He Knows His Peas and Qs

June 4, 2003

In the same way Gregor Mendel's research with garden peas changed the study of genetics, Dr. Benjamin Pierce, Baylor biology professor, may change how the subject is studied with his new textbook, Genetics: A Conceptual Approach (W.H. Freeman and Co., New York), released in January 2003. 
A culmination of more than 20 years of teaching and 10 years of research and writing, the introductory genetics text is being hailed by reviewers, professors and students as readable, effective, engaging and thorough. Six colleges adopted it this spring and several more will use it this fall, including Texas A&M, the University of Colorado at Boulder and Rutgers.
"Ever since I was a graduate student, I've had this goal of writing a genetics textbook," Dr. Pierce said. And even though the process included two publishing companies, three editors and four versions of the book, he said, "I never thought it wasn't worth it. A few times I thought it might not get done, though."
Dr. Pierce, a single author in a field of multiple-author textbooks, had clear goals for his work.
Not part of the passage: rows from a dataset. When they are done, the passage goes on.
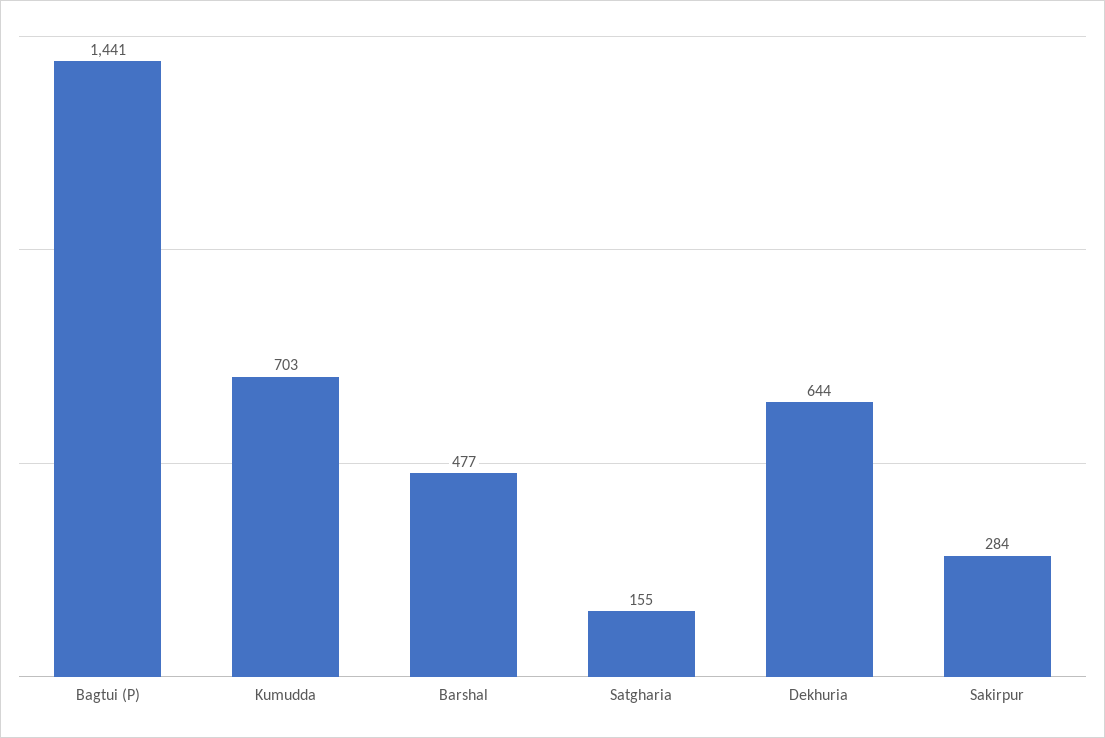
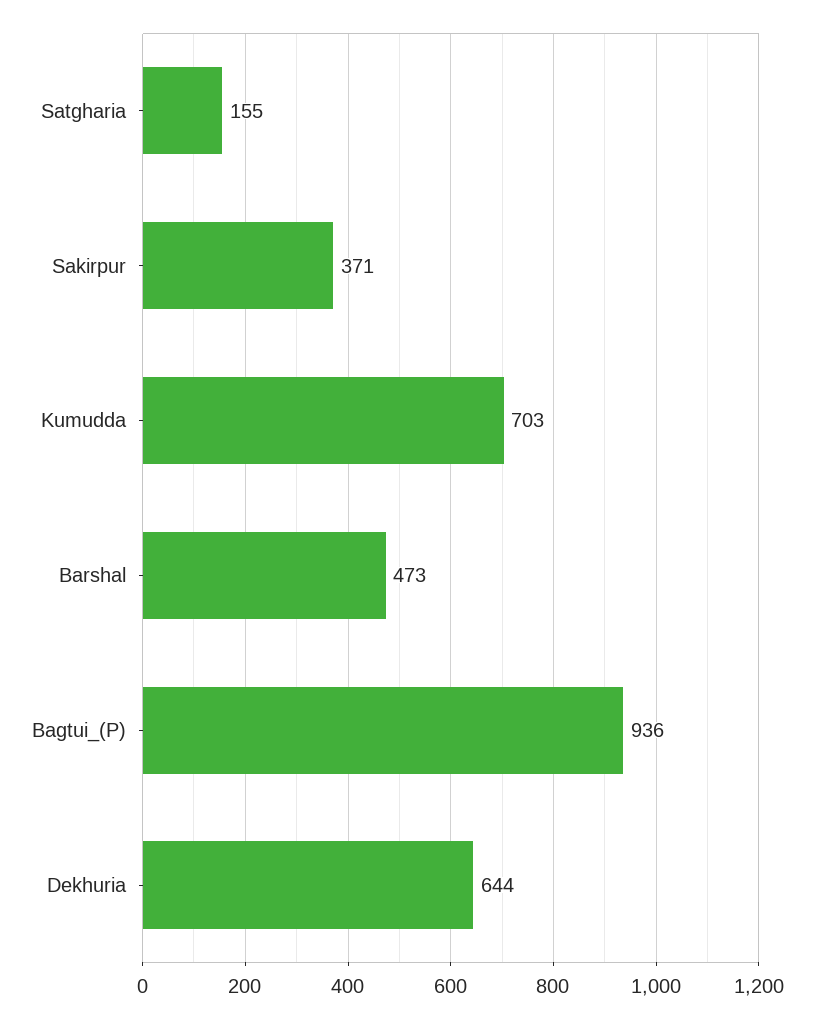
Bagtui (P): 1441 -> 936
Barshal: 477 -> 473
Sakirpur: 284 -> 371

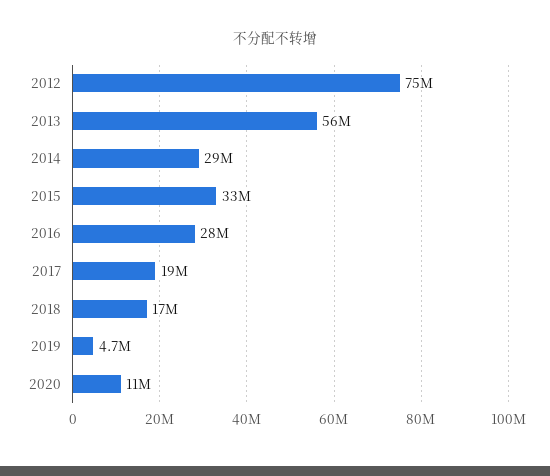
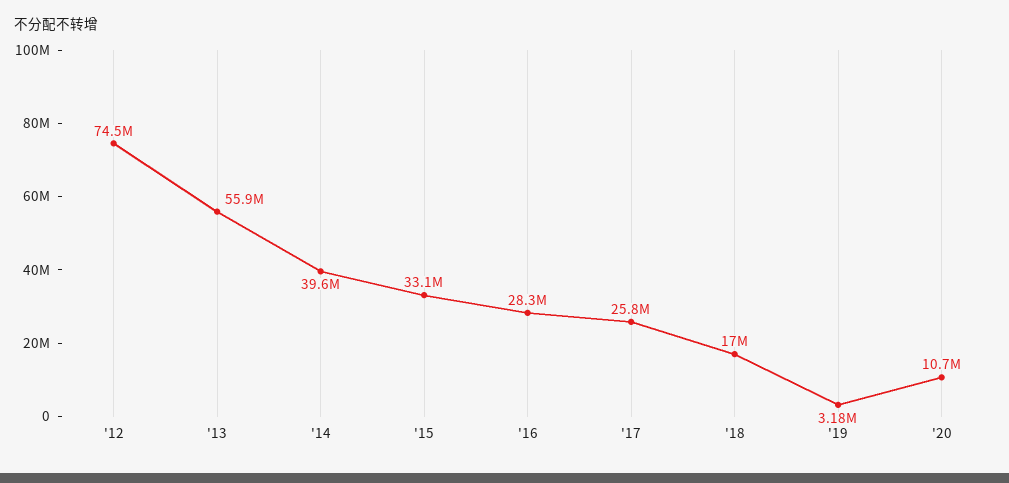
2014: 29000000 -> 39600000
2017: 19000000 -> 25800000
2019: 4700000 -> 3180000

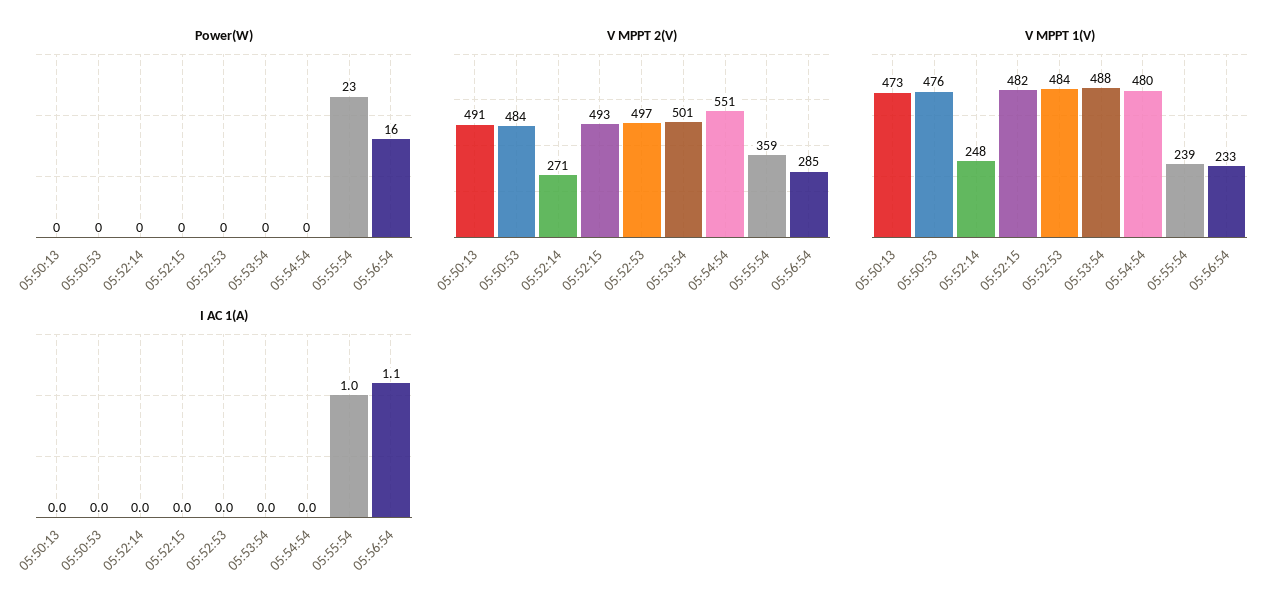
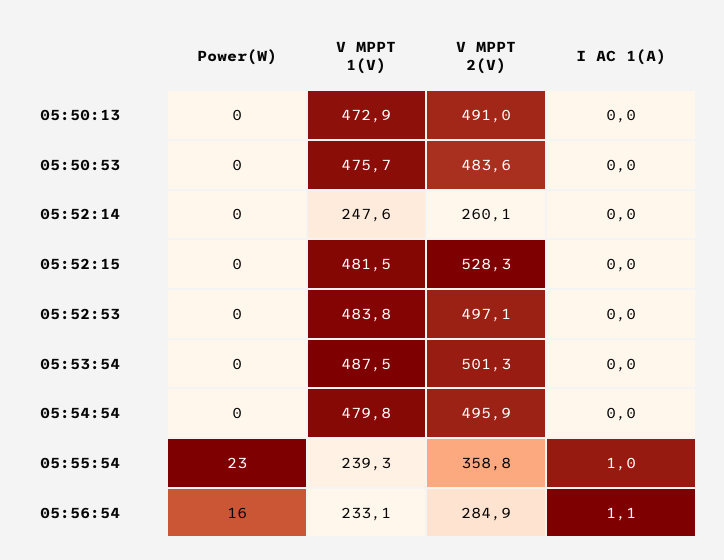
V MPPT 2(V), 05:52:14: 271 -> 260.1
V MPPT 2(V), 05:52:15: 493 -> 528.3
V MPPT 2(V), 05:54:54: 551 -> 495.9

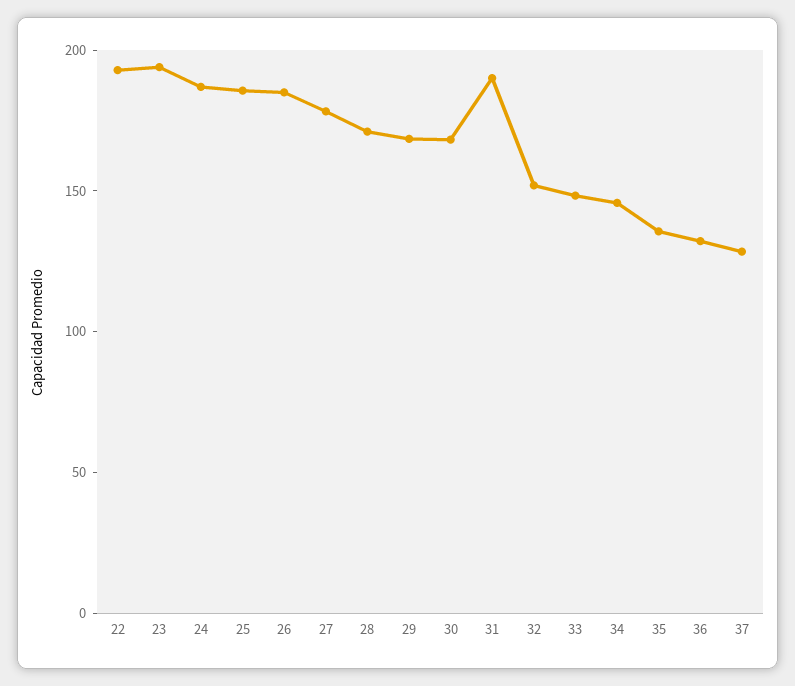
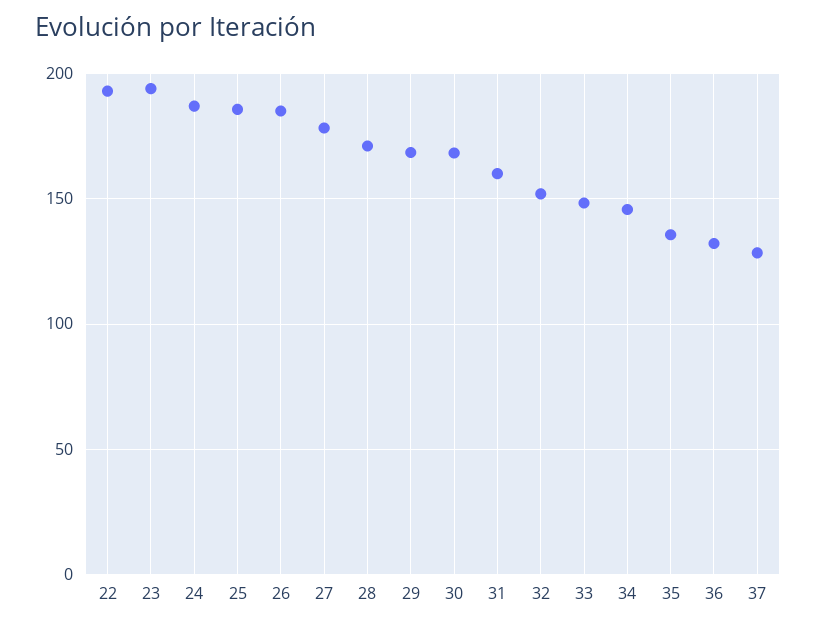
31: 190 -> 160

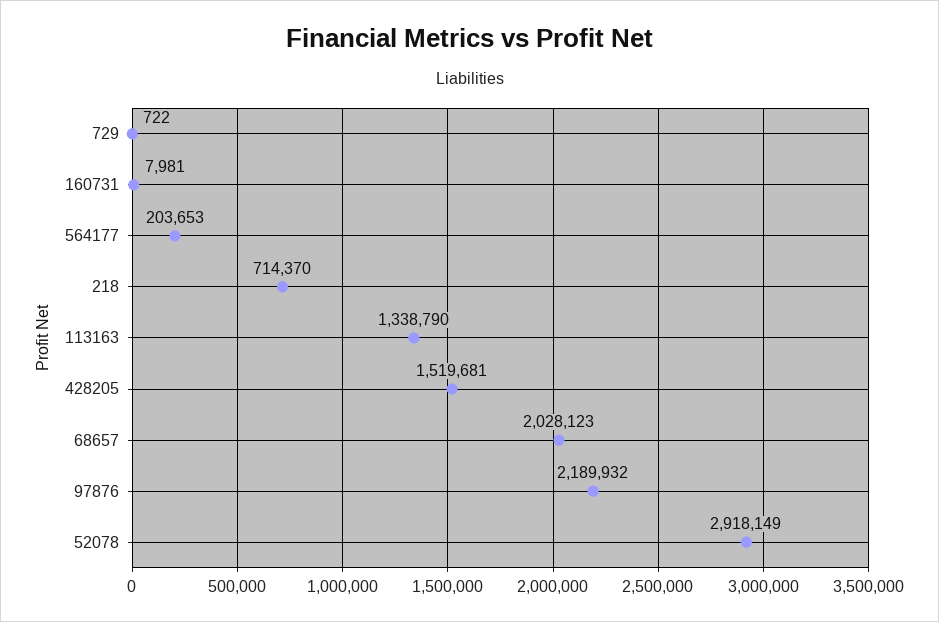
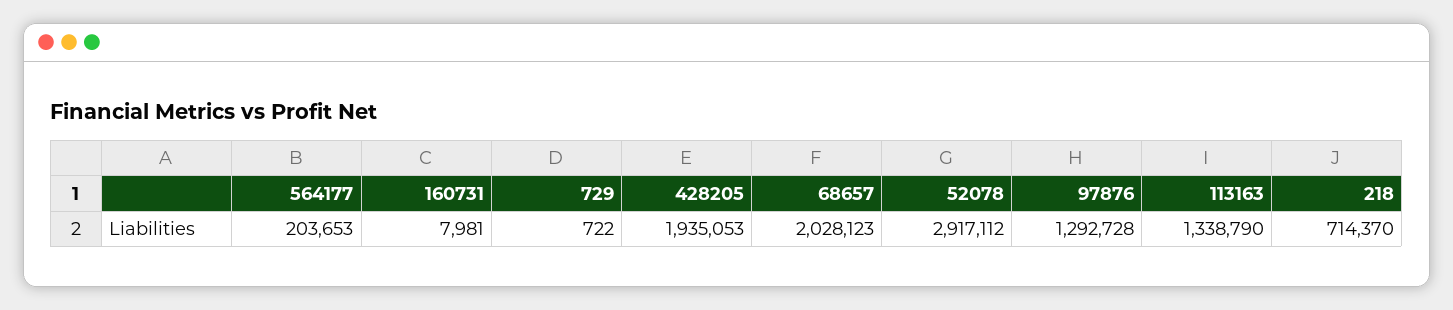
428205: 1519681 -> 1935053
97876: 2189932 -> 1292728
52078: 2918149 -> 2917112

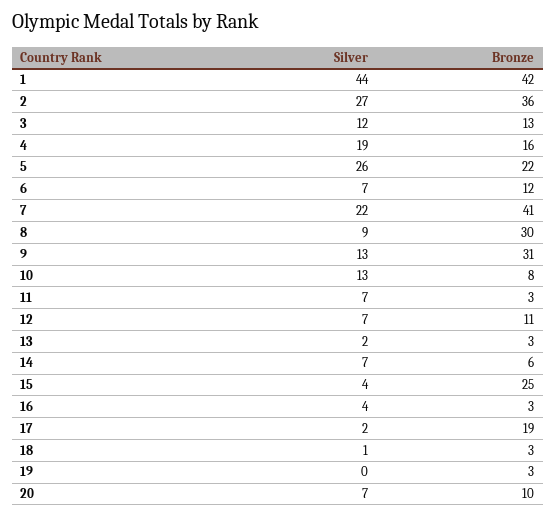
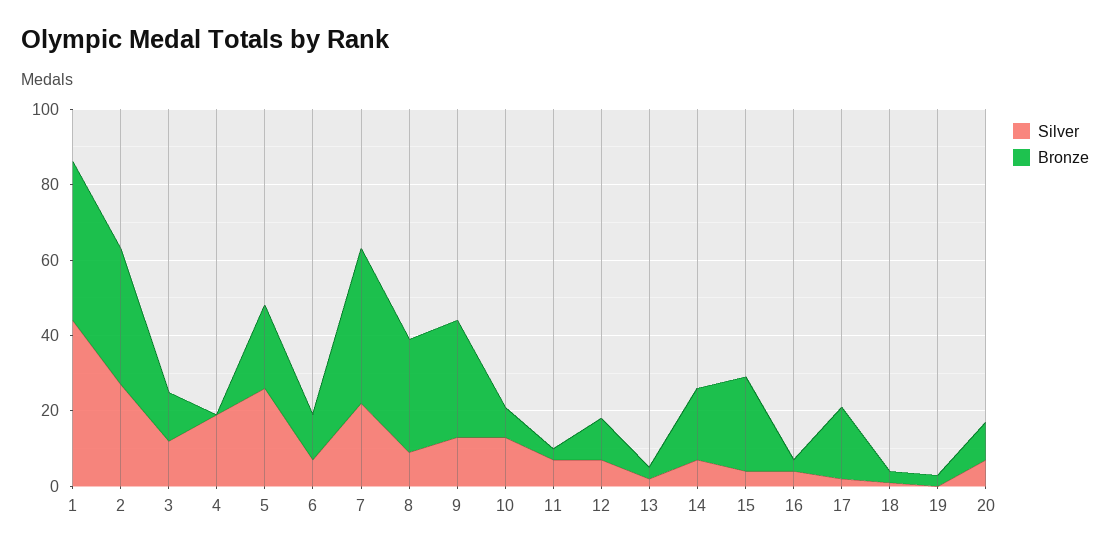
Bronze, 4: 16 -> 0
Bronze, 14: 6 -> 20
He wanted the book to be student-friendly, to focus on concepts that "convey the excitement of what's happening in genetics," to offer a strong problem-solving approach and to provide clear, linear connections among preceding and succeeding chapters. 
To accomplish these goals, he employed techniques not common in most genetics textbooks: a conversational, sometimes first-person, style of writing; balloon-box explanatory texts in four-color illustrations; "Connecting Concepts" boxes to encourage students "to pause and consider how what they're reading relates to other things they've learned"; and narrative essays at the beginning of each chapter.
The textbook also comes with a CD, an interactive Web site with animations of complicated processes (www.whfreeman.com/pierce) and a solutions manual for professors. 
"One of my skills as a teacher is helping students create a mental map of genetics -- one that shows where we've been, where we'll go and how we'll get there," he said. "This text is an extension of my teaching. I'm a much better scholar, teacher and geneticist for having written this book."